--- Selected extract ---

Aum Shinrikyo is the best example. This old Japanese cult recruited "Otaku" and promised supernatural powers to the initiated. Since they had to move to specialized "school" (understand forced-labor camps) and family is very important in this country, they were encouraged to bring their families and thus lost contact with the outer world really fast.

2. Tarnish credibility and self-esteem

That is a trick used by the Church of Scientology : once in a while, every member has to participate to a 'Dianetics' session. He/she has to reveal all his/her secrets and is recorded (members are heavily brainwashed with multiple technics so they won't lie) to achieve a clarity of mind. But the truth is that these recordings will be used against any member who wants to quit or talk to someone by tarnish his credibility.

3. The rule of 1%

Most of the biggest cults followed a "1% rule", meaning that they used 99% of the members to collect money, and only an "inner circle" of the most fanatic and brainwashed ones to achieve their darkest goals: examples would be The Children of God with the sexual abuses, Aum Shinrikyo with the drug and chemical weapons factories, etc...

---

— Task description —
In the excerpt on cult tactics, what did Aum Shinrikyo promise to the initiated?

--- Recorded information ---

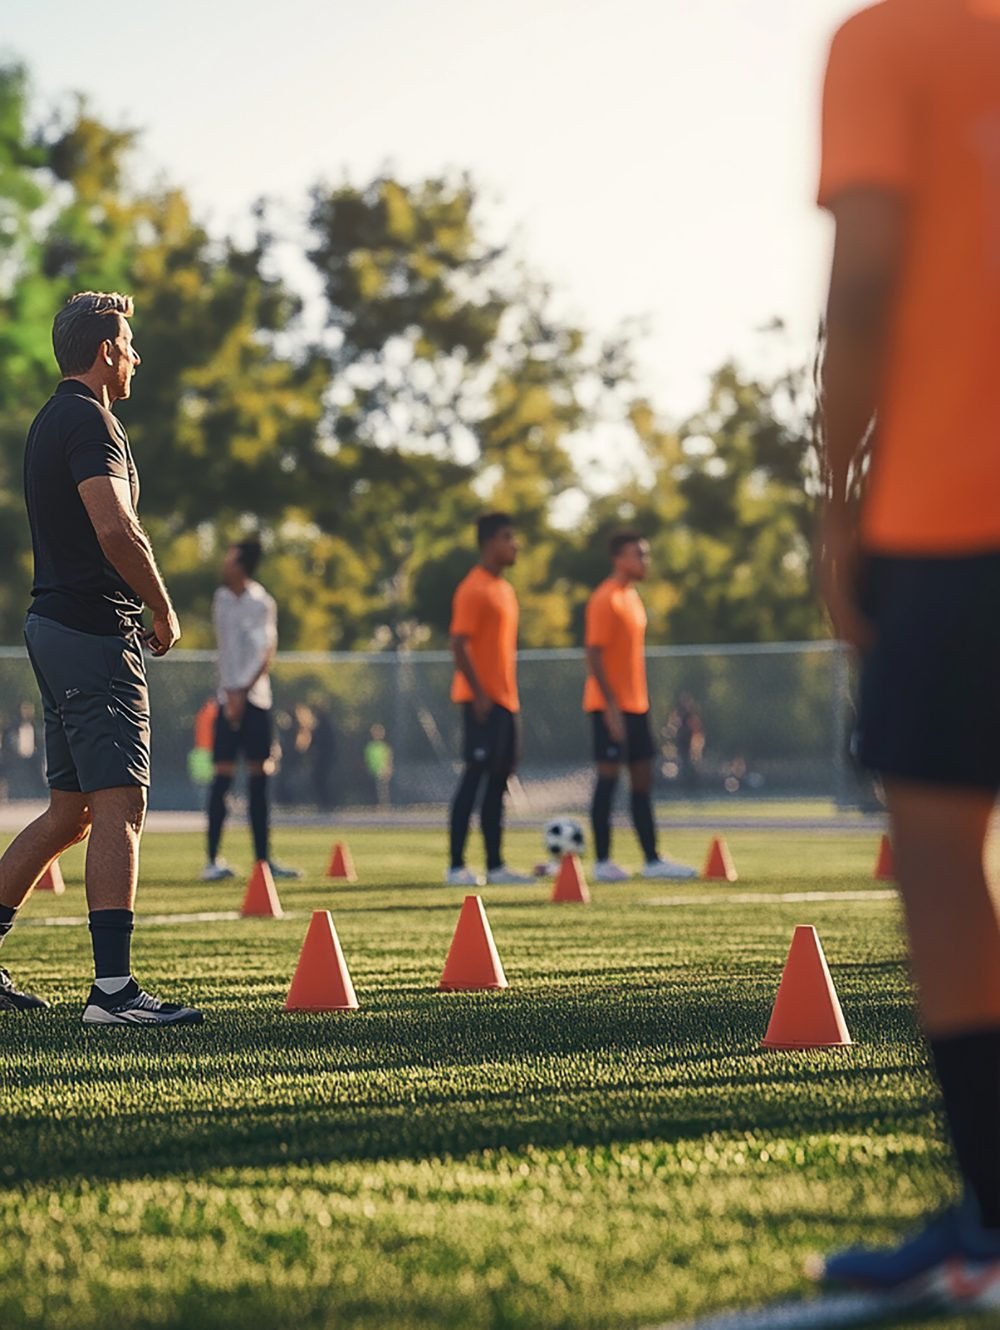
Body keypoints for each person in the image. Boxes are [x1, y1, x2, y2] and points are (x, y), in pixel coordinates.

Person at [813, 0, 1000, 1307]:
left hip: (956, 504)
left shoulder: (890, 40)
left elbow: (870, 270)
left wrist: (836, 490)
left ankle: (994, 1205)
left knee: (941, 851)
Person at [0, 290, 201, 1025]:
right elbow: (116, 529)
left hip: (54, 626)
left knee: (71, 812)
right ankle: (113, 994)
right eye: (129, 344)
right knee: (122, 803)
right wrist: (164, 604)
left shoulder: (52, 418)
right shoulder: (90, 420)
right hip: (90, 631)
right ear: (105, 351)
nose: (136, 356)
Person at [583, 533, 696, 882]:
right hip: (609, 706)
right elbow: (593, 653)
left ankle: (652, 858)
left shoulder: (633, 599)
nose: (645, 561)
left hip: (637, 705)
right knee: (608, 778)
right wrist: (611, 708)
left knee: (643, 780)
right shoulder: (605, 598)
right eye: (639, 555)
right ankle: (602, 861)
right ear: (618, 558)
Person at [203, 541, 300, 881]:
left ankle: (263, 860)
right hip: (226, 697)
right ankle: (212, 859)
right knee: (222, 778)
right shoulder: (221, 600)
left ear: (241, 564)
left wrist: (242, 692)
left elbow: (265, 651)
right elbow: (226, 651)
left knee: (260, 778)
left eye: (228, 558)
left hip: (255, 700)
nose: (223, 563)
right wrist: (229, 695)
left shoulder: (262, 603)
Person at [446, 513, 531, 886]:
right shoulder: (473, 587)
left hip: (506, 701)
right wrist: (479, 693)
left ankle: (496, 866)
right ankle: (456, 865)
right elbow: (459, 643)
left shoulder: (505, 590)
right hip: (481, 701)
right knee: (474, 777)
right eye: (508, 538)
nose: (515, 545)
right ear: (489, 543)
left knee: (500, 781)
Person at [364, 724, 393, 807]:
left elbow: (388, 758)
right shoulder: (370, 746)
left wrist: (388, 768)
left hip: (382, 771)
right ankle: (374, 804)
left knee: (382, 788)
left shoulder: (384, 746)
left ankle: (383, 804)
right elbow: (367, 759)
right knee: (373, 789)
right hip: (373, 770)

---

— Problem solution —
Supernatural powers.